The research team's experimental approach combined molecular imaging, receptor binding assays, and in vivo tumor models to build a mechanistic picture of VIPR2 dimerization and its consequences. In cell-based experiments, the team demonstrated that VIPR2 homodimers enhance the receptor's affinity for VIP and for the Gαi protein — a component of the intracellular signaling machinery that, when activated, promotes cell proliferation and survival. Dimerization effectively amplifies the receptor's signaling output in response to the same ligand concentration.

In the mouse model, breast cancer cells stably expressing TM3-4 peptides showed measurably suppressed tumor progression and reduced metastasis to lymph nodes compared with control cells. The finding establishes a direct functional link between VIPR2 dimerization and tumor biology in a living organism, moving the result beyond a cell culture observation. The authors note that these statistics are not yet sufficient to conclude clinical efficacy, but they provide the mechanistic and preclinical rationale for advancing toward purified peptide testing.

"Since the expression of TM3-4 was able to suppress the progression of breast cancer cells, we plan to verify the anticancer effect of the purified TM3-4 peptide in animal models. Our goal is to develop novel anticancer drugs that target cancer cells in which dimerization is enhanced due to increased expression of VIPR2."

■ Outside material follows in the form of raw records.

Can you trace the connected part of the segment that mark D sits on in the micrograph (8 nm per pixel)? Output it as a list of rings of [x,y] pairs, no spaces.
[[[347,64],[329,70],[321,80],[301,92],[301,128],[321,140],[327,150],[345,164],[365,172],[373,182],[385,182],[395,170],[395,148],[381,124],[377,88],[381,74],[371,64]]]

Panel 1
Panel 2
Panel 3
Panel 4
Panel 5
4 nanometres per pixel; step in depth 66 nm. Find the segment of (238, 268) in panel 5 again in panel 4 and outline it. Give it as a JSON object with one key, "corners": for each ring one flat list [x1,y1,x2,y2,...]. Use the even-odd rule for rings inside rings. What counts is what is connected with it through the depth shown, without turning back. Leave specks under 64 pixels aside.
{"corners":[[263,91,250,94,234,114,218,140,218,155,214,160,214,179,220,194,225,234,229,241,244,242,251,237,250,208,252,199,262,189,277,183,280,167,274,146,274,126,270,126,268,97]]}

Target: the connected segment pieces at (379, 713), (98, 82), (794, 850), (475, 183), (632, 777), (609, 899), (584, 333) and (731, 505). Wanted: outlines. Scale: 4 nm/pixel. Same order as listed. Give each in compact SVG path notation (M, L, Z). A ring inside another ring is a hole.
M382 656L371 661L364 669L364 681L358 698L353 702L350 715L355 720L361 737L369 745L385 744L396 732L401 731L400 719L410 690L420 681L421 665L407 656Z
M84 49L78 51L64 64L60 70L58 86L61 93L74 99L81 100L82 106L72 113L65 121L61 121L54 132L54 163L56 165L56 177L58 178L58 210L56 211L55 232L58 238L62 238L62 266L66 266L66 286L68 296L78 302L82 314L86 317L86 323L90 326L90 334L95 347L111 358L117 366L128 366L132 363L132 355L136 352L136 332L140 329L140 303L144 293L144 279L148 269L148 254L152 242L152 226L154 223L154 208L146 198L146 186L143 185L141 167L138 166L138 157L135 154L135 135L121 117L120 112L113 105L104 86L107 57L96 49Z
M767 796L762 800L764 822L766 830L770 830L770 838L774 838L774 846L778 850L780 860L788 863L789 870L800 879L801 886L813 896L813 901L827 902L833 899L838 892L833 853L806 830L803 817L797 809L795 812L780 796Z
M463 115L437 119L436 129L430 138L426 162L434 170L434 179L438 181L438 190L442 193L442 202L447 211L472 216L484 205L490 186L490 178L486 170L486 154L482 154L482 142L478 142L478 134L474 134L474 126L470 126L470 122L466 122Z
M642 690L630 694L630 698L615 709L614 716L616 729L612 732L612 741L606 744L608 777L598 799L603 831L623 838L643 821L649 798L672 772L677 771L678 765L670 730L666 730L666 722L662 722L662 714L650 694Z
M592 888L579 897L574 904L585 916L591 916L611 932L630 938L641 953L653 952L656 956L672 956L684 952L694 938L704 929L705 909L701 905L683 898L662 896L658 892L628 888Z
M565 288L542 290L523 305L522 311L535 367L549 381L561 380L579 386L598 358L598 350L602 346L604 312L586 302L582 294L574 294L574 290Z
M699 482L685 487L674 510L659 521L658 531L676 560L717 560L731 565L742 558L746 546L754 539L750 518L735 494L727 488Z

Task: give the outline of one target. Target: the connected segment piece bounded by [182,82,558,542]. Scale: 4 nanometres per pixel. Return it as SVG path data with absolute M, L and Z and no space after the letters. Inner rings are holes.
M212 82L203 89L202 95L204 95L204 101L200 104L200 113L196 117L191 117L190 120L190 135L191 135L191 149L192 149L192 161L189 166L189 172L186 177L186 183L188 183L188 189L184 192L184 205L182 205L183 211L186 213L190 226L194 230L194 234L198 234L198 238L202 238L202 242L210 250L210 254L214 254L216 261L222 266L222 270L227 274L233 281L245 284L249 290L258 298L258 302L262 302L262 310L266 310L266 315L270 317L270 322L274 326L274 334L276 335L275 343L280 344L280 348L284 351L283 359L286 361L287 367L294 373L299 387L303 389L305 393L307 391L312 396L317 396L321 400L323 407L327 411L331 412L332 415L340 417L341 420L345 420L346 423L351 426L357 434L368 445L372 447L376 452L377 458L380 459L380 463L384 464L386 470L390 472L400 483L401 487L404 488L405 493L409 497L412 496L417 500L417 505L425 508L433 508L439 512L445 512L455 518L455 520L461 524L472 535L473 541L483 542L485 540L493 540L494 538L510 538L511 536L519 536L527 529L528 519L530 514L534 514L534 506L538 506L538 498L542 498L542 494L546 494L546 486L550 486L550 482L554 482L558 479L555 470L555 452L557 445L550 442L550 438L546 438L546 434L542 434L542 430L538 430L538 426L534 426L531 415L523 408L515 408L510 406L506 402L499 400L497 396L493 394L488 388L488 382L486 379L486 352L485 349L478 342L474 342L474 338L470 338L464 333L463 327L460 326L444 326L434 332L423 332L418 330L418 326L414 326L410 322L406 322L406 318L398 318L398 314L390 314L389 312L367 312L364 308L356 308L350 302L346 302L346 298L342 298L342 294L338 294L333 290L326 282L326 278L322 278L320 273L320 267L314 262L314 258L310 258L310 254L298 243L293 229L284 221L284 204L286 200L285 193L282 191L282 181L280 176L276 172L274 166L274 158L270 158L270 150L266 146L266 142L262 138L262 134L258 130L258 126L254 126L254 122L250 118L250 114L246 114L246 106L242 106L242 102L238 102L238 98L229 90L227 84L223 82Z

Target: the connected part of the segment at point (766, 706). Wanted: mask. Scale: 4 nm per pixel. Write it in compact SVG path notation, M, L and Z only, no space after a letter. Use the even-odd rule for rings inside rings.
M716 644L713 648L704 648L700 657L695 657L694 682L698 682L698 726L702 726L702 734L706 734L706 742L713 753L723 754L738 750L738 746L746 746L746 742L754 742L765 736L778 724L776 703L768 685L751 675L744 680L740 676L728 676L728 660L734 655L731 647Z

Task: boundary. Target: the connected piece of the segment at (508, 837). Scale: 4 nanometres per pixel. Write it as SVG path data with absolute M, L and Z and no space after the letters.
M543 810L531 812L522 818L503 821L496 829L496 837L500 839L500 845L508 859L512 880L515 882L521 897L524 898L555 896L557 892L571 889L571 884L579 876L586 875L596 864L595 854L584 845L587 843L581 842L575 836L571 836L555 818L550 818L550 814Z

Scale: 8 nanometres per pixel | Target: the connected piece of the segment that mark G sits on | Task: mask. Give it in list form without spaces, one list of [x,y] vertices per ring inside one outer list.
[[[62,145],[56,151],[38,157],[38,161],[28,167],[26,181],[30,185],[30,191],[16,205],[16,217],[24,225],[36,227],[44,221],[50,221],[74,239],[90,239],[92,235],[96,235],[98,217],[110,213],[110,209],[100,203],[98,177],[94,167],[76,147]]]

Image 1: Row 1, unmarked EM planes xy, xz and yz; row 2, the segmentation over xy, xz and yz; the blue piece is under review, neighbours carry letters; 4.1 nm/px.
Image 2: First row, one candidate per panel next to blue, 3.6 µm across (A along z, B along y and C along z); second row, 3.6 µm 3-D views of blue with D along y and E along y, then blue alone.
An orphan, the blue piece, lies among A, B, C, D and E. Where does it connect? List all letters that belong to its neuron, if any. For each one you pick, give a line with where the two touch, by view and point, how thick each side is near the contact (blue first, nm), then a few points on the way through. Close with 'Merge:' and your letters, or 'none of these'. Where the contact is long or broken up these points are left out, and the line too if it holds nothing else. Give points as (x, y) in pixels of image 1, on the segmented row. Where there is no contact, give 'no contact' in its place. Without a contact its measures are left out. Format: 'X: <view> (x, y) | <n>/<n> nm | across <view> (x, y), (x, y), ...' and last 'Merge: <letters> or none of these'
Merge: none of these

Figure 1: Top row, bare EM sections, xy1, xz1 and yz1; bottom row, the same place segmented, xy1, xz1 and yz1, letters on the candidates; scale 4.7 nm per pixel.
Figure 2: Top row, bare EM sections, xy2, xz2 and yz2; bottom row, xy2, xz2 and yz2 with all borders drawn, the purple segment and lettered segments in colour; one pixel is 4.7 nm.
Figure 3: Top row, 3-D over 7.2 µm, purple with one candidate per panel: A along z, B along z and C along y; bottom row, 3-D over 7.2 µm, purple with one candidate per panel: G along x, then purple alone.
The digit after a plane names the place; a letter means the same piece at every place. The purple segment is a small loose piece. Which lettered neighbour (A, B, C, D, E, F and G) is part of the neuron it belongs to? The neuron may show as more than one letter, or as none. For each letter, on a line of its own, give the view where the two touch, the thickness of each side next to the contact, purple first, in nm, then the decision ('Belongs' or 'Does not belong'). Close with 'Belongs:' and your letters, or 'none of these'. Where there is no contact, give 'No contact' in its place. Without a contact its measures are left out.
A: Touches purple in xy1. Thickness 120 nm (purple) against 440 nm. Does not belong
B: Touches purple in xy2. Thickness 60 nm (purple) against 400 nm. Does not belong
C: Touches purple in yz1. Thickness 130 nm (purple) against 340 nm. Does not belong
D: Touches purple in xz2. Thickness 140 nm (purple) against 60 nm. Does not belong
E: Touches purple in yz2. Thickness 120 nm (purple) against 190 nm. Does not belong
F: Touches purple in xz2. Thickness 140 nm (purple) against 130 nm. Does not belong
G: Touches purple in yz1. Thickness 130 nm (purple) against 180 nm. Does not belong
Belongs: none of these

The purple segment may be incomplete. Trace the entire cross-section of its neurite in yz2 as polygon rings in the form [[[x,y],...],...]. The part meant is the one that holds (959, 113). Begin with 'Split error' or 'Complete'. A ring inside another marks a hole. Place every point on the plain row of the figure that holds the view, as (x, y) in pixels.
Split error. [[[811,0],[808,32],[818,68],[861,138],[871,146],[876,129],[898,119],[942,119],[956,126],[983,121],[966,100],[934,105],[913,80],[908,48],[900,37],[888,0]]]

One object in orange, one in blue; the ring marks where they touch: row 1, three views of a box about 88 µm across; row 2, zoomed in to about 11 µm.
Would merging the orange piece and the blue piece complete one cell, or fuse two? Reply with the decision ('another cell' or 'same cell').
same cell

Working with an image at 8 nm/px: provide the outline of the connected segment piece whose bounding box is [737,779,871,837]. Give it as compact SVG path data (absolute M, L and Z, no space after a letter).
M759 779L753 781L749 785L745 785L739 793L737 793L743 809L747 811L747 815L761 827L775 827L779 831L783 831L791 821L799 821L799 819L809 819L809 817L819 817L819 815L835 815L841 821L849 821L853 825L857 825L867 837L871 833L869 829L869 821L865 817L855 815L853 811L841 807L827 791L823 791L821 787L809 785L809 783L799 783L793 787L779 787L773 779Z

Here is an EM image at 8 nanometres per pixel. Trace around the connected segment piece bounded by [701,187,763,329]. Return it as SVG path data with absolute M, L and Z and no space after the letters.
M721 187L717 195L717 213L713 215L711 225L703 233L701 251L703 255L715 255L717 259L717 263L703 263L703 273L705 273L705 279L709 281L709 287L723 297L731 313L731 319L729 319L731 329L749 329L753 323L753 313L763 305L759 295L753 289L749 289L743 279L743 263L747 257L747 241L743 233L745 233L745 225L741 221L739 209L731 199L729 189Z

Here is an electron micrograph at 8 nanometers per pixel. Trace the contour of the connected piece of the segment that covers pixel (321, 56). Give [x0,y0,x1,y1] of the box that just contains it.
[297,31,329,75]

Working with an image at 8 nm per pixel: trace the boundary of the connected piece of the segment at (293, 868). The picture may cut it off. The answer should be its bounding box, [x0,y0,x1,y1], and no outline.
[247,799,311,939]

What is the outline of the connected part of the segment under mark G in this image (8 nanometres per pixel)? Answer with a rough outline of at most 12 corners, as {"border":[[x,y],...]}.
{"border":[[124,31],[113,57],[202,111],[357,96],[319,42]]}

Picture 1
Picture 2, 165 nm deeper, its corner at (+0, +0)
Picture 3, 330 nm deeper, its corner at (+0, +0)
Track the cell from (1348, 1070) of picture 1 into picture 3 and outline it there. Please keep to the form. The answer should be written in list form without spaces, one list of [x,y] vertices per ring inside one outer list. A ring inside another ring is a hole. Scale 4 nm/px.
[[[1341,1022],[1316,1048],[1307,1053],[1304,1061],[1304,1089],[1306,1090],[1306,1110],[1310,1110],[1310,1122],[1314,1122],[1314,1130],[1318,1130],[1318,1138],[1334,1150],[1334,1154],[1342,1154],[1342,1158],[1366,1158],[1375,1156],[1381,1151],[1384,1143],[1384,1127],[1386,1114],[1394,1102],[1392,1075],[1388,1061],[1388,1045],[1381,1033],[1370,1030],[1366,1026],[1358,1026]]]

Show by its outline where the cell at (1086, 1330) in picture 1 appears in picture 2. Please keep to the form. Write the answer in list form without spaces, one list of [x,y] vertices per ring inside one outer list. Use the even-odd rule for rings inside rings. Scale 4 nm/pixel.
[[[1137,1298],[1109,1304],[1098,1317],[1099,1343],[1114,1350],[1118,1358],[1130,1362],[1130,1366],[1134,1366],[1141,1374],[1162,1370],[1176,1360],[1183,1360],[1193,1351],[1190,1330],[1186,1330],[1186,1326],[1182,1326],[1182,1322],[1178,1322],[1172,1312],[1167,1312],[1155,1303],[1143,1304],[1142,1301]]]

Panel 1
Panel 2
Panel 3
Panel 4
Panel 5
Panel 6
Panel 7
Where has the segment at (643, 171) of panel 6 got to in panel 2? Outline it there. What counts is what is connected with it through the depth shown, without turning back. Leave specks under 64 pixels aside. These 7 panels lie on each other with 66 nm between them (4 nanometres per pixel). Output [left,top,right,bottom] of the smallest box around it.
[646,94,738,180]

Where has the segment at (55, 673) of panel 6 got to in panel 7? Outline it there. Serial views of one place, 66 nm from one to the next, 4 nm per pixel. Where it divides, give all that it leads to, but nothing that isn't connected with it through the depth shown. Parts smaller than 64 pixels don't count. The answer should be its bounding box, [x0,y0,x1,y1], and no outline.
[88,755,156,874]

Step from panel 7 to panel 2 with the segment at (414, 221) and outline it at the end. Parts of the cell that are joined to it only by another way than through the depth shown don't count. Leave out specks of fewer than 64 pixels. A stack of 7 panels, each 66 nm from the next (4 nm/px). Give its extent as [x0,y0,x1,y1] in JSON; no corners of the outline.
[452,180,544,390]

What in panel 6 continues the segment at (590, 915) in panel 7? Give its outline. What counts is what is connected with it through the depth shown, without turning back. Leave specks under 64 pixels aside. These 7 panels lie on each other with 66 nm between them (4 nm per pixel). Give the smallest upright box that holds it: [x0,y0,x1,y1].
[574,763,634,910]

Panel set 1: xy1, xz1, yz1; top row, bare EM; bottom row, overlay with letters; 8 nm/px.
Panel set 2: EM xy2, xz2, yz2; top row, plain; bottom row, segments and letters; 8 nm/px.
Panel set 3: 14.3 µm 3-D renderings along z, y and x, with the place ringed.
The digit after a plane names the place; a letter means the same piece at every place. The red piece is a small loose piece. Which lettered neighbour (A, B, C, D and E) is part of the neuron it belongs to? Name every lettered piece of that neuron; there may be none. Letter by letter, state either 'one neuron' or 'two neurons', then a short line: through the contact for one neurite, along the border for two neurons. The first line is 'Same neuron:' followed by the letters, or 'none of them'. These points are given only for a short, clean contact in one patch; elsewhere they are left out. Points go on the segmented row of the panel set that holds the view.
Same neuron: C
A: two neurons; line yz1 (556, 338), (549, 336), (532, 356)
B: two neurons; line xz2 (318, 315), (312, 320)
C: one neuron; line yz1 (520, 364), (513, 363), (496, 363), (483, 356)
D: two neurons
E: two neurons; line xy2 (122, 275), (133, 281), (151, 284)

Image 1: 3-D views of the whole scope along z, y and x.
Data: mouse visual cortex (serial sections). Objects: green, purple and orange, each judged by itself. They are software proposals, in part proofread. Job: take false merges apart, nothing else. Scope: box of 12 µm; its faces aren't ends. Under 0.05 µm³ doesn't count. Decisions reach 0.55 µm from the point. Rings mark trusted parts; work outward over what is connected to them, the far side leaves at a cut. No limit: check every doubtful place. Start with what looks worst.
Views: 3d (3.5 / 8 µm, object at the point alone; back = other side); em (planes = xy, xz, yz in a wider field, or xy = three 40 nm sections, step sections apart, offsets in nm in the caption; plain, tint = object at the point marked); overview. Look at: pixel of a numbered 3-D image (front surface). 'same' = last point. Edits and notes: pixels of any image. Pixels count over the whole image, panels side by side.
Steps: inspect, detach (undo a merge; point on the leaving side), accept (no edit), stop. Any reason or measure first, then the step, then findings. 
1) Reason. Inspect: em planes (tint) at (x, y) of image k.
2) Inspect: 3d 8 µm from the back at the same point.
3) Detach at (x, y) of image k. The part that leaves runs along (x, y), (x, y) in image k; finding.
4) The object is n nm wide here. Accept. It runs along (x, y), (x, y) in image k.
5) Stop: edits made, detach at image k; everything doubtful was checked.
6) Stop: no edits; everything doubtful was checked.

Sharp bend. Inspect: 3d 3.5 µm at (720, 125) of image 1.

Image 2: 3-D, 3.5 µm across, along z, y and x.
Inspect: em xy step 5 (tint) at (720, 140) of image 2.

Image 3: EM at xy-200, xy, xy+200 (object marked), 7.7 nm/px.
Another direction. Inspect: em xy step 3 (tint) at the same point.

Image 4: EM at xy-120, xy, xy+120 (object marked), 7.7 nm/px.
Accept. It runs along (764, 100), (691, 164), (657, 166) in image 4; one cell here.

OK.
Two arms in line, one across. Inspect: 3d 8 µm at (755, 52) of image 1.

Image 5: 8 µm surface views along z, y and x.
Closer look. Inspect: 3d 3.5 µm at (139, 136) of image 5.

Why VIPR2 Dimerization Is a Viable Drug Target

Receptor dimerization as a drug target is an established but still developing area of oncology pharmacology. The concept is that disrupting the physical pairing of receptor units — rather than blocking the receptor's ligand-binding site directly — offers a different mechanism of action that may be less susceptible to the resistance mutations that frequently undermine conventional receptor antagonists. Because the TM3-4 peptides act at the receptor-receptor interface rather than at the hormone-binding site, they represent a structurally distinct class of potential therapeutic agent.

The VIPR2 system is notable because the receptor's normal physiological roles are broad, which complicates systemic blockade approaches. A de-dimerization strategy that specifically targets the overexpressed, dimerized form of the receptor — which is the form predominantly found in aggressive breast cancer cells — could offer greater tumor selectivity than approaches that inhibit all VIPR2 activity regardless of oligomeric state.

Next Steps: Purified Peptides, Animal Studies, and the Path to Clinical Translation

The current study used genetically expressed TM3-4 peptides rather than purified, exogenously administered compounds. The next phase of research, as outlined by the Hiroshima team, involves verifying the anticancer effect of purified TM3-4 peptide administered as a drug-like molecule in animal models. This step is necessary to assess pharmacokinetics — how the peptide is absorbed, distributed, and cleared — as well as toxicity and therapeutic window before any consideration of human trials can begin. The team's stated goal is the development of novel anticancer drugs targeting VIPR2 dimerization in tumors where the receptor is overexpressed.

The full study, Dimerisation of the VIP receptor VIPR2 is essential to its binding VIP and Gαi proteins, and to its functions in breast cancer cells, by Satoshi Asano, Kairi Ozasa, Teru Uehara, Rei Yokoyama, Takanobu Nakazawa, Souichi Yanamoto, and Yukio Ago, was published on 9 April 2025 in the British Journal of Pharmacology and is available open access at doi:10.1111/bph.70039.